(Enunciado 1):
Segundo o texto sobre o imperativo da conexão, o ciberespaço será em breve o principal instrumento coletivo internacional de quê?

(Texto):
┏━━

4.4 Imperativo da conexão: o afã de interligar

Na sociedade da informação e controle, de acordo com Lévy (1999), a conexão

deve ser tida como um bem em si mesmo. A interconexão planetária dos computadores

tende a tornar-se a principal infra-estrutura de produção, transação e gerenciamento

econômicos. O ciberespaço, para o autor, será em breve o principal instrumento

coletivo internacional de memória, pensamento e comunicação, e alerta que as políticas

educacionais terão de levar isso em conta.

Se a conexão é um bem em si, então é imperativo categórico que cada

computador do planeta, cada aparelho, cada máquina possua um endereço na Internet,

de modo que o menor dos artefatos possa receber informações de todos os outros e

responder a eles, de preferência sem fio. Dessa forma os veículos de informação não

estarão mais no espaço, mas, todo o espaço se tornará um canal interativo, envolvente.

┗━━

(Enunciado 2):
Reproduza fielmente, dos registros, o trecho que começa na linha que contém "## Contexte 📌" e termina na linha que contém "Définition & cadrage", incluindo as duas.

(Registros de dados extraídos):
┏━━

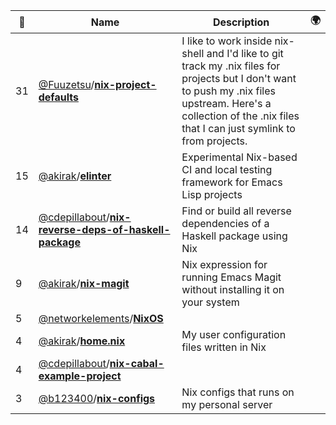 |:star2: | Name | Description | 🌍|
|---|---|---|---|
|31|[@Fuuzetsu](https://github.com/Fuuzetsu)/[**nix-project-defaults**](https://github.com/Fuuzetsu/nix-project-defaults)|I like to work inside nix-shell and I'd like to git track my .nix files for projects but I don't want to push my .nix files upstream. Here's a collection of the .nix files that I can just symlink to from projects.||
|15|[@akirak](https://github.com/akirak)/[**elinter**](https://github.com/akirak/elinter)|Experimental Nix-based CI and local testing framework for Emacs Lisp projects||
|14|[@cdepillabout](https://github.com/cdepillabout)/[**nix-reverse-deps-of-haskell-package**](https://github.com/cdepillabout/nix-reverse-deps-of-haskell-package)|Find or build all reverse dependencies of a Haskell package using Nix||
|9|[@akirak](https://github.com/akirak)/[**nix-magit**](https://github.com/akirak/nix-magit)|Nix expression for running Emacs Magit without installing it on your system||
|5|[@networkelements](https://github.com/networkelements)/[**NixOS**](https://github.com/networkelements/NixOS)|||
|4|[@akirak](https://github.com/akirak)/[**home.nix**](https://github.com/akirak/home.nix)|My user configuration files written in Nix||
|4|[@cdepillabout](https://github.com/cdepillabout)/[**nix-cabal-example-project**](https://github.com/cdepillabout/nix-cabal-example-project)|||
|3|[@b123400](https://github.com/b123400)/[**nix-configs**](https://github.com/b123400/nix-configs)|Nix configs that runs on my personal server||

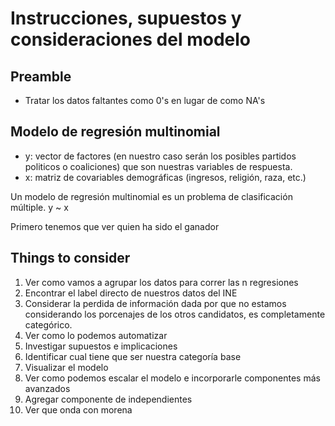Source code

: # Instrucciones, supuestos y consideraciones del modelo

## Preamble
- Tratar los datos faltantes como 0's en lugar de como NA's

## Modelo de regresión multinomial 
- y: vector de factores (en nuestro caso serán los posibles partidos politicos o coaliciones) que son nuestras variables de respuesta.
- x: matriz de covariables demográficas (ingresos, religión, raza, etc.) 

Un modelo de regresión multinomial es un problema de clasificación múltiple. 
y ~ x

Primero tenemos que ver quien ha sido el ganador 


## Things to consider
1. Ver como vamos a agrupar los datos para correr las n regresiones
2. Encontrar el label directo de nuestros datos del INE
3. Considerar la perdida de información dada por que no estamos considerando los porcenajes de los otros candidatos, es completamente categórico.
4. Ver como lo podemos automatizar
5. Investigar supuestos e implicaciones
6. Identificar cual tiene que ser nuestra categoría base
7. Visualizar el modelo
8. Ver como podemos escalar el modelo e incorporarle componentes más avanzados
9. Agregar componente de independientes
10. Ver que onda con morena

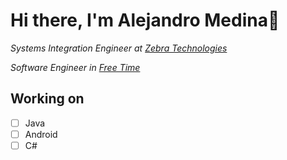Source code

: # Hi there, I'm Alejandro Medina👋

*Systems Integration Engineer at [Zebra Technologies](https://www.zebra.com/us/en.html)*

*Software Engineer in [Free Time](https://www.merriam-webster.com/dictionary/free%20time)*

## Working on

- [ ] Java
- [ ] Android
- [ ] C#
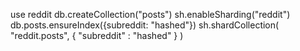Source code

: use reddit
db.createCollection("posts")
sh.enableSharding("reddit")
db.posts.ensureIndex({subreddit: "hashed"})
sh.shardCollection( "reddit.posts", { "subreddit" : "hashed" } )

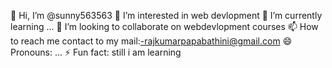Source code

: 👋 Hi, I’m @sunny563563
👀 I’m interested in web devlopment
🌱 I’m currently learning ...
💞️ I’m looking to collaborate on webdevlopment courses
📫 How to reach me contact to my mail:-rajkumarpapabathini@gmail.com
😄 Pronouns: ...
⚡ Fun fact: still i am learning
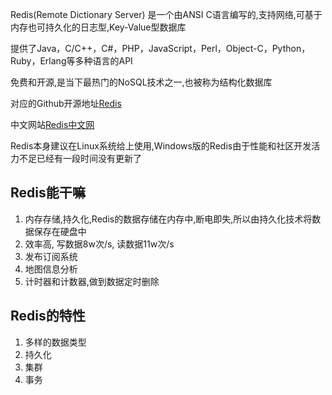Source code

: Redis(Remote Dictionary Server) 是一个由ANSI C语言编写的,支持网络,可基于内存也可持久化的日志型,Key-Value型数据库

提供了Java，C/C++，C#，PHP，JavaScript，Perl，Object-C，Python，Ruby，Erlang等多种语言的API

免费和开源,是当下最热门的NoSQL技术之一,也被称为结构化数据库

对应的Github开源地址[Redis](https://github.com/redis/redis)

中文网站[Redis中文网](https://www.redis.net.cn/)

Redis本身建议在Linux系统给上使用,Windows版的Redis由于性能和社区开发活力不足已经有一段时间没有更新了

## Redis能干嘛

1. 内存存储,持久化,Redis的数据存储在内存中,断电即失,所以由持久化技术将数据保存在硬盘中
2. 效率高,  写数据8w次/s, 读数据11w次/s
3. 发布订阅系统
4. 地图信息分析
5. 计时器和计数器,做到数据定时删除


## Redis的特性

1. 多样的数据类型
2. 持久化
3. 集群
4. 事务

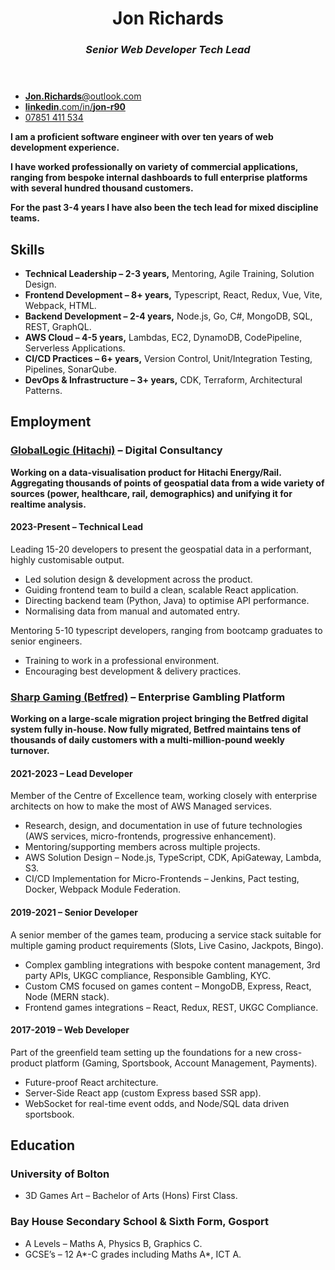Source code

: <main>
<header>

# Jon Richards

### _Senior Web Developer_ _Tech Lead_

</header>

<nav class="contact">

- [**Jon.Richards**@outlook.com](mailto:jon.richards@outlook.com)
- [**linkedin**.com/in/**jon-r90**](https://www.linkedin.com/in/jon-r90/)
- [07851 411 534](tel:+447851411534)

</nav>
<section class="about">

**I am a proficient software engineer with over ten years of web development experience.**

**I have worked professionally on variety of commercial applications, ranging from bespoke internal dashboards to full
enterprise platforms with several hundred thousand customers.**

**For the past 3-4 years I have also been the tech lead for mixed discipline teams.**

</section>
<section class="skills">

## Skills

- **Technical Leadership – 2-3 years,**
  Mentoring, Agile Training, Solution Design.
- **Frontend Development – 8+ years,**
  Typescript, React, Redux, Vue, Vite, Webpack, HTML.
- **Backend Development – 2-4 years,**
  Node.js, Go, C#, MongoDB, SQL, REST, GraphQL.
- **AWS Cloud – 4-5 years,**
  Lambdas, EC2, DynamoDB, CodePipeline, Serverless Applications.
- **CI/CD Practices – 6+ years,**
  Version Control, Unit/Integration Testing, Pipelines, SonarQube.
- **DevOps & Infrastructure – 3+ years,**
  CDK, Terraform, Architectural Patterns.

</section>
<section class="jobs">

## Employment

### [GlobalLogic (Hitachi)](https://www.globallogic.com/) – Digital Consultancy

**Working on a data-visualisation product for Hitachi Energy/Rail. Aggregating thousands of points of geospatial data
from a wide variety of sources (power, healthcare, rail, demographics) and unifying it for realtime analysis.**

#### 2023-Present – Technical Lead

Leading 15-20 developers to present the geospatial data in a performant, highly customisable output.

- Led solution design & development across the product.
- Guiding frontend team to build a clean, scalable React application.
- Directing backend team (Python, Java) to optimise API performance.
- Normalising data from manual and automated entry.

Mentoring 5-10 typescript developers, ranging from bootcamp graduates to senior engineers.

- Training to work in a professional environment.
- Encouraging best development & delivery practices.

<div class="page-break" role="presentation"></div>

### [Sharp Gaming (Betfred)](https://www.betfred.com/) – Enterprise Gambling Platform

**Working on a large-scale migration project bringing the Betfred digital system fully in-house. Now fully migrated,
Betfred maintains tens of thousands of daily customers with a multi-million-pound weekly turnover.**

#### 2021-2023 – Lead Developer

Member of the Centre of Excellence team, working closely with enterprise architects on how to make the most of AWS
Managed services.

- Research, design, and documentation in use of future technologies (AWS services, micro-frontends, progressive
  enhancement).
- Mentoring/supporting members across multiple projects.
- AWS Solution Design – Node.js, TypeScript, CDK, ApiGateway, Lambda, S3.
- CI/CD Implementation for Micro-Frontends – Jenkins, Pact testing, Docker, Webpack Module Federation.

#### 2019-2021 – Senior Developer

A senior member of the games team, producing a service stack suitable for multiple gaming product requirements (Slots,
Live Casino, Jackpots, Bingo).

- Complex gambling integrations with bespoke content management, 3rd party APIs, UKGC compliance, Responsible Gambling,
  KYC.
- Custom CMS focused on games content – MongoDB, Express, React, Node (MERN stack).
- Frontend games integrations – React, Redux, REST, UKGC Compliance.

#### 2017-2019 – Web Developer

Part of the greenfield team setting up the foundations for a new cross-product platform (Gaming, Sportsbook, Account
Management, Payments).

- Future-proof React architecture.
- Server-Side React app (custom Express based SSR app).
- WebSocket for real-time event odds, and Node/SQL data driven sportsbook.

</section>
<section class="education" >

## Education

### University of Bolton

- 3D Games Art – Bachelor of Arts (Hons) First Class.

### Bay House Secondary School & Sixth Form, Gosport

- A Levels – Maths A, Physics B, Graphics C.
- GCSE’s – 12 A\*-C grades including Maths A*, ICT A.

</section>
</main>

┗━━
┏━━

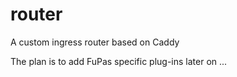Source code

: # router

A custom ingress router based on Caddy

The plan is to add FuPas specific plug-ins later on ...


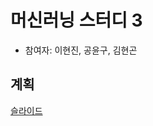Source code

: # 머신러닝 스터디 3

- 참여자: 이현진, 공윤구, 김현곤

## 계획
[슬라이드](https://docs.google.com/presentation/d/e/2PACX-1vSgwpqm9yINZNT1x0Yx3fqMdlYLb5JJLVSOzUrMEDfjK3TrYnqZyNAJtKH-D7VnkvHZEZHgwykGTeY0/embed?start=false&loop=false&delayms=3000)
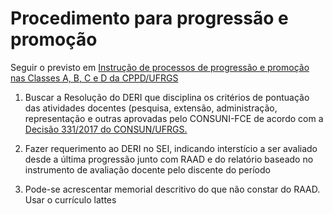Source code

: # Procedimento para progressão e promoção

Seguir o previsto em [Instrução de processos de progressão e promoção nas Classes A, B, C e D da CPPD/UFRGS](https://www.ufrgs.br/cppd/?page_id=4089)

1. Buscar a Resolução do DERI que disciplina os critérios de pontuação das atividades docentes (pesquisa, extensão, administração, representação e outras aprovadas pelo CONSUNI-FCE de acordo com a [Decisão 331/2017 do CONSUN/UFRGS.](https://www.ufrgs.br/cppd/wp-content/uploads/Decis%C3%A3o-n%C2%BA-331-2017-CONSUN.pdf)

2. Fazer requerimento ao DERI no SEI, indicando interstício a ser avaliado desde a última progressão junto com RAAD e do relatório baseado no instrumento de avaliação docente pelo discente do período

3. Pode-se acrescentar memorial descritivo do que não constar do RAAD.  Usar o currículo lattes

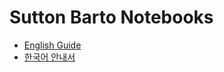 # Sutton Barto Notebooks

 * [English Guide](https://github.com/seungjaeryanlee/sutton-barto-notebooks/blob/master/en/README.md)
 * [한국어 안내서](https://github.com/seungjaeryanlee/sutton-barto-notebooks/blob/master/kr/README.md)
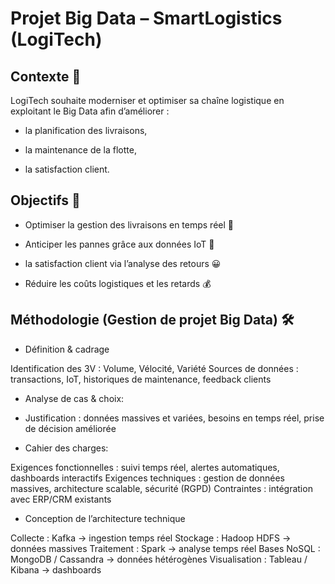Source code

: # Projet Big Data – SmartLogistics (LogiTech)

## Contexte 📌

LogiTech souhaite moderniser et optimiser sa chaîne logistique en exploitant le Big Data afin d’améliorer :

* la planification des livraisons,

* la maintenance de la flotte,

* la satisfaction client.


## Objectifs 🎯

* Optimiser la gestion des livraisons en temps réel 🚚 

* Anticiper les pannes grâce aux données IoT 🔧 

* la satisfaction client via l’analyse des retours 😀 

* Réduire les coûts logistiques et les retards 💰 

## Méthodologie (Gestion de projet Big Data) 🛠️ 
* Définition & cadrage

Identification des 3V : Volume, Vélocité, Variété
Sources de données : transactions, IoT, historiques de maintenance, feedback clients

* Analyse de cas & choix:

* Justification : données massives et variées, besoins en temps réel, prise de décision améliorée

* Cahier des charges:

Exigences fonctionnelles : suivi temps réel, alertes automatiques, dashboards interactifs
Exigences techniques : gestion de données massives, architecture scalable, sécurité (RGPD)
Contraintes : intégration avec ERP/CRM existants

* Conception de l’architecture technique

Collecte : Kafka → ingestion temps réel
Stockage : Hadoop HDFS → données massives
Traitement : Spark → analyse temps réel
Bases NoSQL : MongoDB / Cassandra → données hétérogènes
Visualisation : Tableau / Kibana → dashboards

┗━━
┏━━

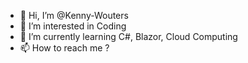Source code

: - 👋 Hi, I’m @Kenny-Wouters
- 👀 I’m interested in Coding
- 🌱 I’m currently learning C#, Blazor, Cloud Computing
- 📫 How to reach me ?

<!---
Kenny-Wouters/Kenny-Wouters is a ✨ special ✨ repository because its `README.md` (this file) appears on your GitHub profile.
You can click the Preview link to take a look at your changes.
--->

┗━━

(Resolução 1):
Memória, pensamento e comunicação.

(Resolução 2):
## Contexte 📌

LogiTech souhaite moderniser et optimiser sa chaîne logistique en exploitant le Big Data afin d’améliorer :

* la planification des livraisons,

* la maintenance de la flotte,

* la satisfaction client.


## Objectifs 🎯

* Optimiser la gestion des livraisons en temps réel 🚚 

* Anticiper les pannes grâce aux données IoT 🔧 

* la satisfaction client via l’analyse des retours 😀 

* Réduire les coûts logistiques et les retards 💰 

## Méthodologie (Gestion de projet Big Data) 🛠️ 
* Définition & cadrage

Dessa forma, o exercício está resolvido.